## What this task involves
Copy out the listing starting at the line that contains "this 899×1132 image." and ending at the line that contains "[562, 539, 690, 588] StreetNumber: 797", with nothing before or after. Leave the request unchanged, but multiply each number in the answer (the four box coordinates and the street number) by 0.75 and round it to a whole number, rounding halves up.

***** Stored rows

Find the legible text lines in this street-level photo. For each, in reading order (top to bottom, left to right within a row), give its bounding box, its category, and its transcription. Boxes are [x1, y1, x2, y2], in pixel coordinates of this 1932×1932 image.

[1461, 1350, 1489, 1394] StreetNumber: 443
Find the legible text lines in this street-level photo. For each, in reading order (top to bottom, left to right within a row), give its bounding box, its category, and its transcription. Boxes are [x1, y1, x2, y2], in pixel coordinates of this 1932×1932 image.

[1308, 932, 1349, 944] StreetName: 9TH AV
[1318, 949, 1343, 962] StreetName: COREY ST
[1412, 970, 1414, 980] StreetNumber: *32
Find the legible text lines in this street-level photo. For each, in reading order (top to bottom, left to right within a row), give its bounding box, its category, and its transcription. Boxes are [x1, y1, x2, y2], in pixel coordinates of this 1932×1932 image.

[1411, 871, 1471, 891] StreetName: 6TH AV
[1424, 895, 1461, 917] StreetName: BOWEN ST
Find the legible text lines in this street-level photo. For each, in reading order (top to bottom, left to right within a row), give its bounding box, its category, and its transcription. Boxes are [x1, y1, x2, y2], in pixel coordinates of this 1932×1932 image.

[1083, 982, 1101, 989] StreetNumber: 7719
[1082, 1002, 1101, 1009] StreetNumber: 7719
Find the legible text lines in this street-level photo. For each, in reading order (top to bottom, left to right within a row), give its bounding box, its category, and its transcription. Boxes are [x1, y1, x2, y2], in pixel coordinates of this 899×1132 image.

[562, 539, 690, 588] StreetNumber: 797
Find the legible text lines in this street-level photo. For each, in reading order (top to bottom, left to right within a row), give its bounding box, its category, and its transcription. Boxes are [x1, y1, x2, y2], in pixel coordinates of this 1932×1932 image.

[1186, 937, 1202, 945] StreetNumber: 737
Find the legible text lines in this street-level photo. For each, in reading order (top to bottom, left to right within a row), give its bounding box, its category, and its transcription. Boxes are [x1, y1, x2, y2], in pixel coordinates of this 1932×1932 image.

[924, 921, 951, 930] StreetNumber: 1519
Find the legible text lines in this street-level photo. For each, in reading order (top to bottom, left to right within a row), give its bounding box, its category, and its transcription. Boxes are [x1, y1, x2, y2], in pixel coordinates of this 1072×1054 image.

**********

## Result of this exercise
Find the legible text lines in this street-level photo. For each, in reading order (top to bottom, left to right within a row), give its bounding box, its category, and its transcription. Boxes are [x1, y1, x2, y2], in pixel coordinates of this 899×1132 image.

[422, 404, 518, 441] StreetNumber: 598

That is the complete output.